The GDPR was instituted to regulate the use of personal data of European Union (EU) citizens wherever they are domiciled around the world. However, an interesting situation arises regarding EU residents who are not EU citizens. The GDPR protects the personal data that is processed for activities and transactions that occur within the EU but is a bit vague as to whether these EU residents (i.e. students, ambassadors, etc.) fall under the umbrella of the regulation.
The GDPR applies protection to “data subjects”. But what is a “data subject” and are residents assigned specific protection as well? To better understand this question, we have to look at how the GDPR deals with citizenship in the EU Article and the GDPR in conjunction.
The EU Article 20(1) describes EU Citizenship as such:
“Citizenship of the Union is hereby established. Every person holding the nationality of a Member State shall be a citizen of the Union.
The GDPR’s scope on the EU website states:
“The EU General Data Protection Regulation (GDPR) replaces the Data Protection Directive 95/46/EC and was designed to harmonize data privacy laws across Europe, to protect and empower all EU citizens data privacy and to reshape the way organizations across the region approach data privacy.”
However, recital 14 says:
“The processing of personal data is designed to serve man; the principles and rules on the protection of individuals with regard to the processing of their personal data should, whatever the nationality or residence of natural persons, respect their fundamental rights and freedoms, notably their right to the protection of personal data.”

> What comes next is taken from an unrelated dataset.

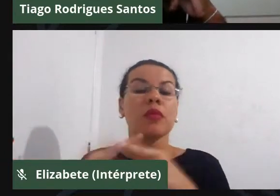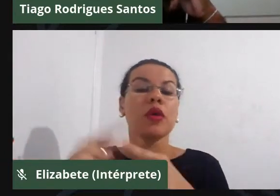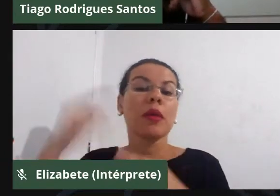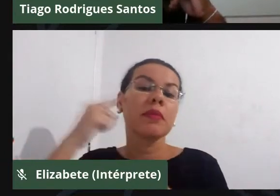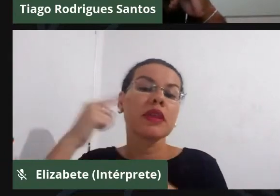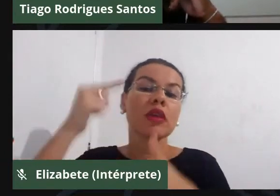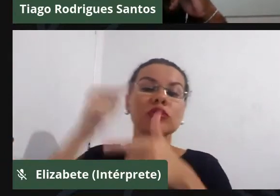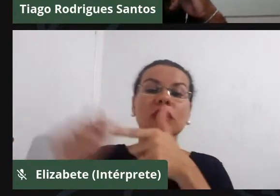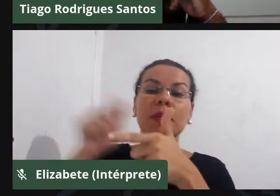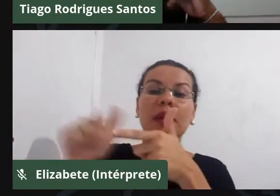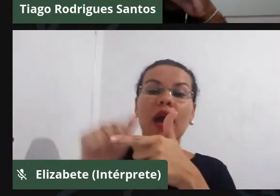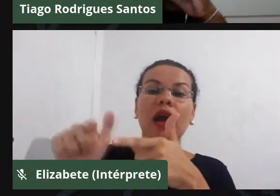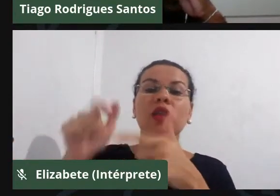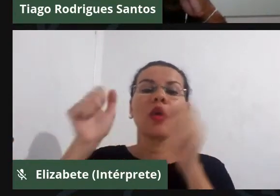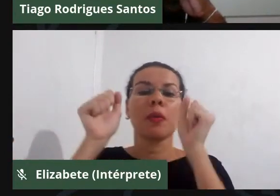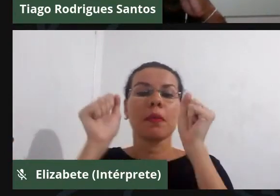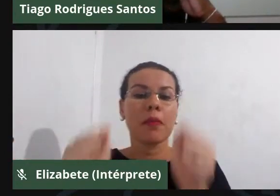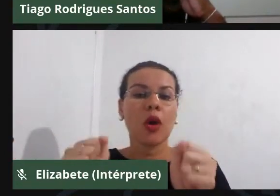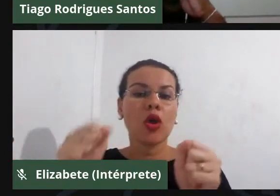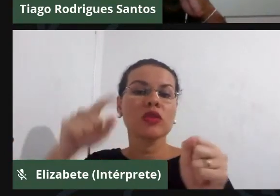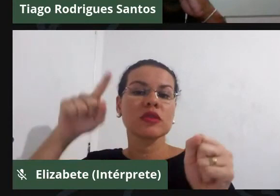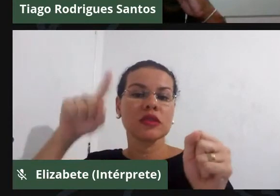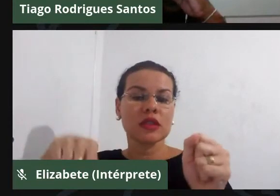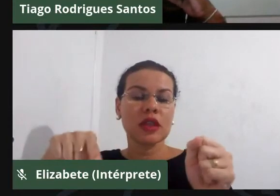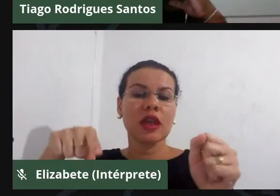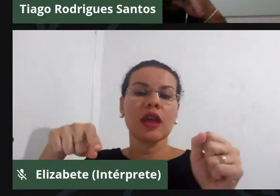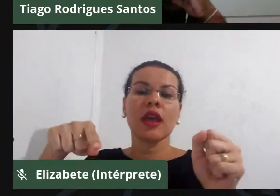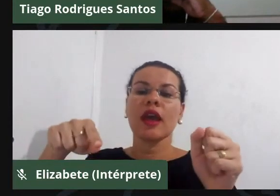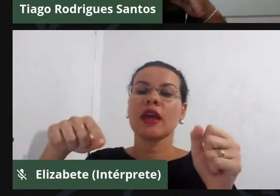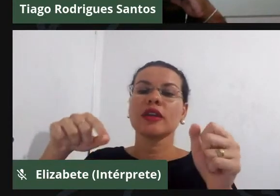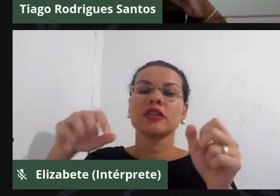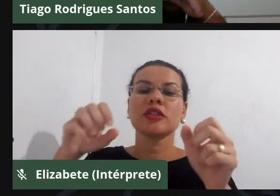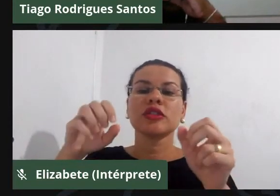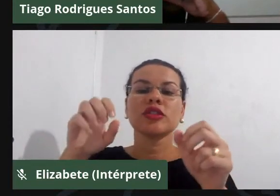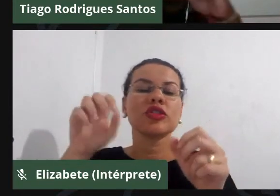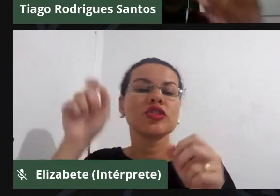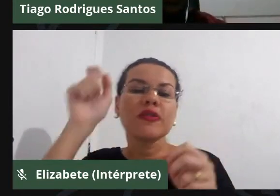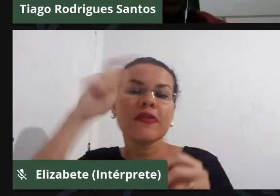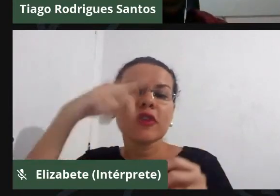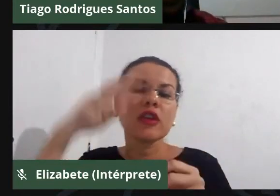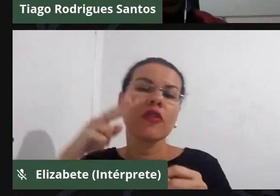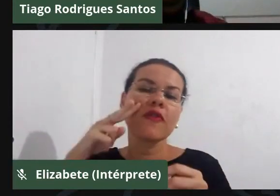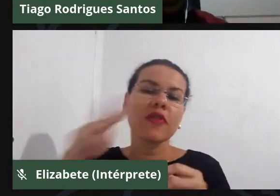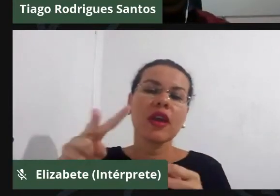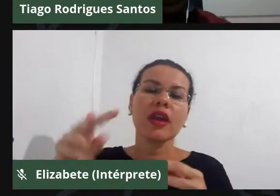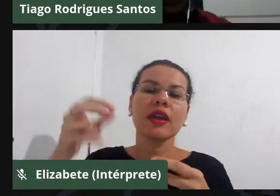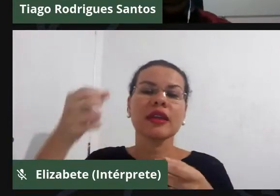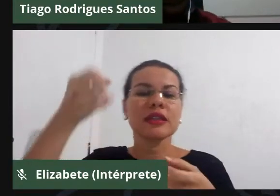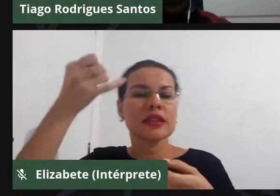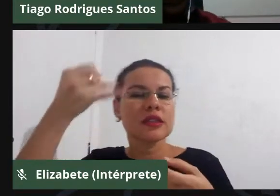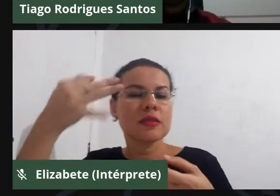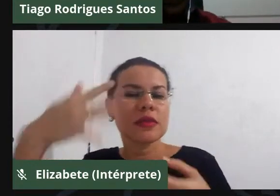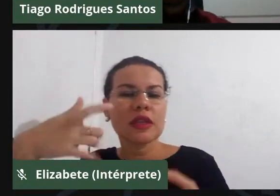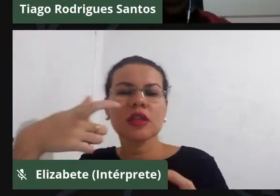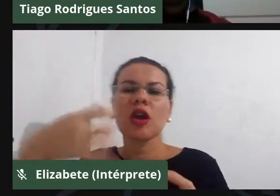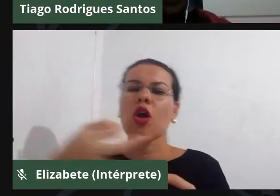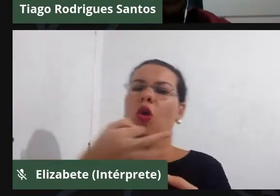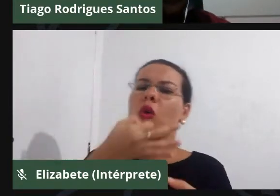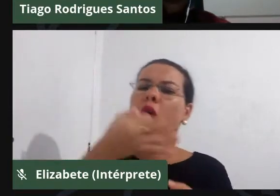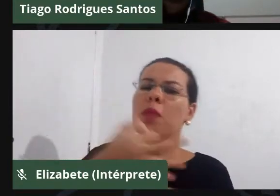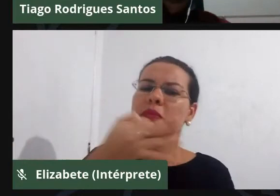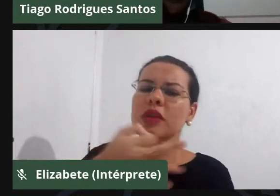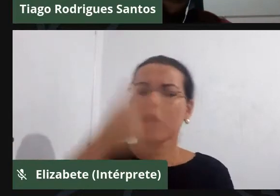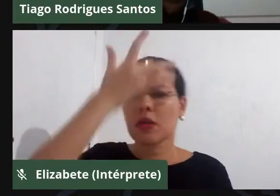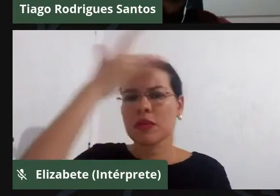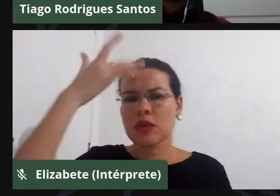ser autênticos, possível, e trazer a fala do povo e trazer as percepções, né? o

There’s a clear lack of clarity as to what a company should do with regards to protecting data of EU citizens or EU citizens and residents. However, as this is new territory for all parties involved, you should assume a conservative outlook to the GDPR. With such a perspective, an EU resident would fall under the purview of “data subject” so treat their personal data the same way you would treat an EU citizen which includes the right of erasure and data portability. One may argue that these two new regulations in the GDPR should be reserved for EU citizens alone but designing privacy into a system in such a short amount of time is already difficult, why complicate the process by adding even greater levels of scrutiny for companies that use personal data of the EU community. The role of the Data Privacy Officer (DPO) is already hard enough to sort through the nuances of the GDPR so I believe in simplifying and taking a conservative outlook.